If you're heading to the mall on Saturday to finish off your Christmas shopping prepare for a crush – it could well be the busiest shopping day of the year.

Dubbed "Super Saturday," the last Saturday before Christmas is usually the second biggest shopping day of the year after Black Friday, but last year it was bigger with Black Friday sales decreasing as more stores opened on Thanksgiving Day.

According to the Los Angeles Times, retailers are pulling out all the stops to snag last-minute shoppers and Christmas procrastinators, with Kohl's for example now open around the clock until 6 p.m. Christmas Eve.

"It's an important part of both the holiday season and the total year," said Bill Martin, founder of ShopperTrak, told the LA Times. "There's always a group of people who purposely wait, as that is their strategy. Others just procrastinate."

Richfield-based Best Buy meanwhile has been encouraging online shoppers by offering free two-day shipping on many items until 10:30 a.m. on Tuesday, while the Brainerd Dispatch reports J.C. Penney is offering "doorbuster" savings in store from 8 a.m. to midnight on Saturday and online.

In Minnesota, Target CEO Brian Cornell told USA Today that the days running up to Christmas are some of its busiest not just for gifts, but also for Christmas decor and products for entertaining. The newspaper notes Target's same-day curbside pickup will be available until 6 p.m. on Christmas Eve.

The Star Tribune reports Minnesota's stores have been pushing ahead with last-minute marketing, pricing and staffing strategies, noting that there are plenty of Christmas bargains out there for late shoppers.

The newspaper notes that a lot of this could come in clothing, particularly in winter wear, which has been selling poorly because of the mild winter the state and the country in general the country is experiencing.

It's a stressful time for workers too, as they attempt to cope with the Christmas crowds.

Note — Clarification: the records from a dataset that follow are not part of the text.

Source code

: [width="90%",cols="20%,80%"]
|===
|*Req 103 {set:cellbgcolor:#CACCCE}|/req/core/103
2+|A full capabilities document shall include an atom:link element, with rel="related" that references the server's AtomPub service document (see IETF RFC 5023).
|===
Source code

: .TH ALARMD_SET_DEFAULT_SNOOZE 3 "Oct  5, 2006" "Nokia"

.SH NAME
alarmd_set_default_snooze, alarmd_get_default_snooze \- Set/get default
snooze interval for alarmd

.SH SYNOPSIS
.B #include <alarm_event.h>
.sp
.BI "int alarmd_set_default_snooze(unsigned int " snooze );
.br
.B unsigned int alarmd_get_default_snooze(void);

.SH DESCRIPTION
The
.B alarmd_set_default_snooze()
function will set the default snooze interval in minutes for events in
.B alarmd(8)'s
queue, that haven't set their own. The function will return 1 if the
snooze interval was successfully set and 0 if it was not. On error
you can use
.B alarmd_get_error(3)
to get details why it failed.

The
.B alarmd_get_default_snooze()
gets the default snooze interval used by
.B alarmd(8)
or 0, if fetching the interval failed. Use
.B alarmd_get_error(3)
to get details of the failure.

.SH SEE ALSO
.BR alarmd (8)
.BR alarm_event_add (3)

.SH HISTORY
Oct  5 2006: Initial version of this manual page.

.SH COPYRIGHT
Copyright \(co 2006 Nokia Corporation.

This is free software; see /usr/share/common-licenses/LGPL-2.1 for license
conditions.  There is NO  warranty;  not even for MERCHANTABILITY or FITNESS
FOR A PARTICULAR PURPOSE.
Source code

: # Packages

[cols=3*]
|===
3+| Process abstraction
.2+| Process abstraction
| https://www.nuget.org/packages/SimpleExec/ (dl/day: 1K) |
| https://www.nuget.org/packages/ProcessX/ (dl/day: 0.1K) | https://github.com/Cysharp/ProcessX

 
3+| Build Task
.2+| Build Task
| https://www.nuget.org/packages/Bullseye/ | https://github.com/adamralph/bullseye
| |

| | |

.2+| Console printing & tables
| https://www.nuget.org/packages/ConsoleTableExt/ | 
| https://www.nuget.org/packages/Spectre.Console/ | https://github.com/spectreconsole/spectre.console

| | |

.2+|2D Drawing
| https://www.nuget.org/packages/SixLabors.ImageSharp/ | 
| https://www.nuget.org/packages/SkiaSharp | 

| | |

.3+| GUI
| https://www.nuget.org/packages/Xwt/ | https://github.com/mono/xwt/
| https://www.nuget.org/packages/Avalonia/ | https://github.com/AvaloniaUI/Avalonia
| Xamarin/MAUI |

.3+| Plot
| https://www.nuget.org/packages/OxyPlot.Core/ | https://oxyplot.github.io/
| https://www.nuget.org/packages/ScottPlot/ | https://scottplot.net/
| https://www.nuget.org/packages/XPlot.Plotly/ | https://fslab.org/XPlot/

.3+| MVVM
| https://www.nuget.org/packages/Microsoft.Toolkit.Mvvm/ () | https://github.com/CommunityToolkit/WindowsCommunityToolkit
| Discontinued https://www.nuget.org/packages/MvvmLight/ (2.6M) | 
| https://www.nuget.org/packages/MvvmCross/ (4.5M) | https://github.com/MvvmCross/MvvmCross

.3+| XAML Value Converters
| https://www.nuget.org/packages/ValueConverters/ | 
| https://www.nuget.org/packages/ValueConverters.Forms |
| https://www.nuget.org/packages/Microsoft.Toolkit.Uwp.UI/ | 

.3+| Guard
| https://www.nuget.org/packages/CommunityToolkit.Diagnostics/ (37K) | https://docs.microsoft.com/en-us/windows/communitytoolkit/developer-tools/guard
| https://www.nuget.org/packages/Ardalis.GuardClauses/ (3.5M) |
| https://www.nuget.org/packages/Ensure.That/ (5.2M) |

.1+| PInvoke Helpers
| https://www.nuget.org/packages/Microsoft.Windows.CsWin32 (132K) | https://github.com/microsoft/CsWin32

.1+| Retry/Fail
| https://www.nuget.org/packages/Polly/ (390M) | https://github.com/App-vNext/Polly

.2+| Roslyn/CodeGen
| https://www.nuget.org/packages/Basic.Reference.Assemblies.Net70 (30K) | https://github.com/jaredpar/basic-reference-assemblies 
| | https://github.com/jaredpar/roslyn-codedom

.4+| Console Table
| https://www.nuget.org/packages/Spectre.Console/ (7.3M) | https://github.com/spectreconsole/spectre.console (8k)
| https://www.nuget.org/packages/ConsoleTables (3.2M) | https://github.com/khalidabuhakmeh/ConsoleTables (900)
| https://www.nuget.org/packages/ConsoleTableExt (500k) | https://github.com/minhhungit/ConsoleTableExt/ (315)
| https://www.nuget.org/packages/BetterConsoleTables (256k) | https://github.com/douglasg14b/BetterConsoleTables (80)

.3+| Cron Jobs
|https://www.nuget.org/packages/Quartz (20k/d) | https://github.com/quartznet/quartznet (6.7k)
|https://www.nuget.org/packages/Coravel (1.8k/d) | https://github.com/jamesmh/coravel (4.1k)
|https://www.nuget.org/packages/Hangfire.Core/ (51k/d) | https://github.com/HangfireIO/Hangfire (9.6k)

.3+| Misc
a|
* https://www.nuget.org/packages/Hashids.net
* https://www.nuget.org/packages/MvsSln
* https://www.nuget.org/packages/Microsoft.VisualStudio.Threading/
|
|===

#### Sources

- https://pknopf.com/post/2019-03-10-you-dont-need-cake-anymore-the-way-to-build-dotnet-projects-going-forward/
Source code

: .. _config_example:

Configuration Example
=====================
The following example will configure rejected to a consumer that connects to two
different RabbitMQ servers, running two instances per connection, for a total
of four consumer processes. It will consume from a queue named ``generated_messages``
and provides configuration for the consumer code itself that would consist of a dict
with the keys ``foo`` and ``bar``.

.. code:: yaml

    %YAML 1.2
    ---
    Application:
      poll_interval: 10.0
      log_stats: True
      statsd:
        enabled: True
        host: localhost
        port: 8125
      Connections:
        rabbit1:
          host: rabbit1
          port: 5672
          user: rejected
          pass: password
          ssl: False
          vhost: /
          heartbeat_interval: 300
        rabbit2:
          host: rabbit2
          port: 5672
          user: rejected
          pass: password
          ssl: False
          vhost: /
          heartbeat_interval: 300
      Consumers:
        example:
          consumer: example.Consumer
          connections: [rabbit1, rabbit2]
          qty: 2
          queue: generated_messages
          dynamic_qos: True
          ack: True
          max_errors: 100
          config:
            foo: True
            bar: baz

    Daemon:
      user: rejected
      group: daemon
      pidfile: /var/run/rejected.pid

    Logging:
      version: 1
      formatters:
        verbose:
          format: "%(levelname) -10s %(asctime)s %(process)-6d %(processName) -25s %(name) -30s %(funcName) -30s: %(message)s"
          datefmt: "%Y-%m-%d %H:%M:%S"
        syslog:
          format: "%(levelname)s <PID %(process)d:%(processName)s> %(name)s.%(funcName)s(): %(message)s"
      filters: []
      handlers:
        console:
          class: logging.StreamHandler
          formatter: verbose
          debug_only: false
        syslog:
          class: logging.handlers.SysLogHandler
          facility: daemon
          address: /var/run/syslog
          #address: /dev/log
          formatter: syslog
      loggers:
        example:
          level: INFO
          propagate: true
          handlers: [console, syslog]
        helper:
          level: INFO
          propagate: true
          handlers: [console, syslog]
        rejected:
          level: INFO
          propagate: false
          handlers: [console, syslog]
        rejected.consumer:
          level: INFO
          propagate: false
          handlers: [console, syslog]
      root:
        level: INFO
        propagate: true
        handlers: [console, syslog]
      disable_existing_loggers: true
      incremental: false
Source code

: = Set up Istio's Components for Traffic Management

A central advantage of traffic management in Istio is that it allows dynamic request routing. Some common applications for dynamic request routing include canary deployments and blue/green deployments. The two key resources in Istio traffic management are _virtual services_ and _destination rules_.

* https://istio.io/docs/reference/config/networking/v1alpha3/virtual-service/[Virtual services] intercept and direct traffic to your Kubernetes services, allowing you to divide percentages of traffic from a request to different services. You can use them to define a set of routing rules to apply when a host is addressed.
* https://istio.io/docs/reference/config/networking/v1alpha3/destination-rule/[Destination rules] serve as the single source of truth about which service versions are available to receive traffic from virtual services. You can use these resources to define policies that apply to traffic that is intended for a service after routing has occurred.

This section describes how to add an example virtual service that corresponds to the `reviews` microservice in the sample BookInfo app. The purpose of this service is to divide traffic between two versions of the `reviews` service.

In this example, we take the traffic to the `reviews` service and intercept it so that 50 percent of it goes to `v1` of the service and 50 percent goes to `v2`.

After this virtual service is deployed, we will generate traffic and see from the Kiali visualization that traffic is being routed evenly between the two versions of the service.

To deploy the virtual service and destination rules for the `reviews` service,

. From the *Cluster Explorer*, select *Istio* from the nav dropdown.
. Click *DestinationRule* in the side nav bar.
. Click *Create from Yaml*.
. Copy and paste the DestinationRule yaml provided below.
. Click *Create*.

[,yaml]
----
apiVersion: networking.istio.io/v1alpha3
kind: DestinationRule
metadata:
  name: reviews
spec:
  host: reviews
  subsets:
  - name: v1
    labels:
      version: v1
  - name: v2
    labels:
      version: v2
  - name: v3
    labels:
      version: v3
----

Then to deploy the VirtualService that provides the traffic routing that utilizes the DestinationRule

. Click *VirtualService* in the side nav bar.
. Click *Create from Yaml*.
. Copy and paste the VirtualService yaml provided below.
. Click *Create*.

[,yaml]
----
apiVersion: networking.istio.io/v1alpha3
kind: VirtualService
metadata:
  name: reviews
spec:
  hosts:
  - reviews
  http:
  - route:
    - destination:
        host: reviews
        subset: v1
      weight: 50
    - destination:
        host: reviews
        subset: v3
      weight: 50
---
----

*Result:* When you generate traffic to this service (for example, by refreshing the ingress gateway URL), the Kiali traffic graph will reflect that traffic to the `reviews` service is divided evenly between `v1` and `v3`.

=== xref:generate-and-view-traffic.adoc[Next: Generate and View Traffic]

"We want everyone to be on their best game from monitoring stock like crazy to making sure the gift wrap line doesn't get too backed up," Roberta Bonoff, of Twin Cities toy chain Creative Kidstuff told the Star Tribune.

Why are people leaving it so late?

Citing research by the National Retail Federation, the Brainerd Dispatch says the fact 90 percent of people still have shopping to do isn't necessarily down to procrastination – many of them haven't figured out what to buy yet.

The NRF found 44.8 percent of shoppers are "still weighing their choices between gifts," while 28.8 percent said they wait till mid-to-late December because their family and friends haven't given them enough ideas on what to get them.

Only about one in five shoppers admit to being procrastinators.

While it may be "Super" in the U.S., the UK has dubbed today "Panic Saturday" – which The Guardian says describes not only the anxiety of last-minute shoppers, but also desperate retailers slashing their prices to boost their Holiday trading.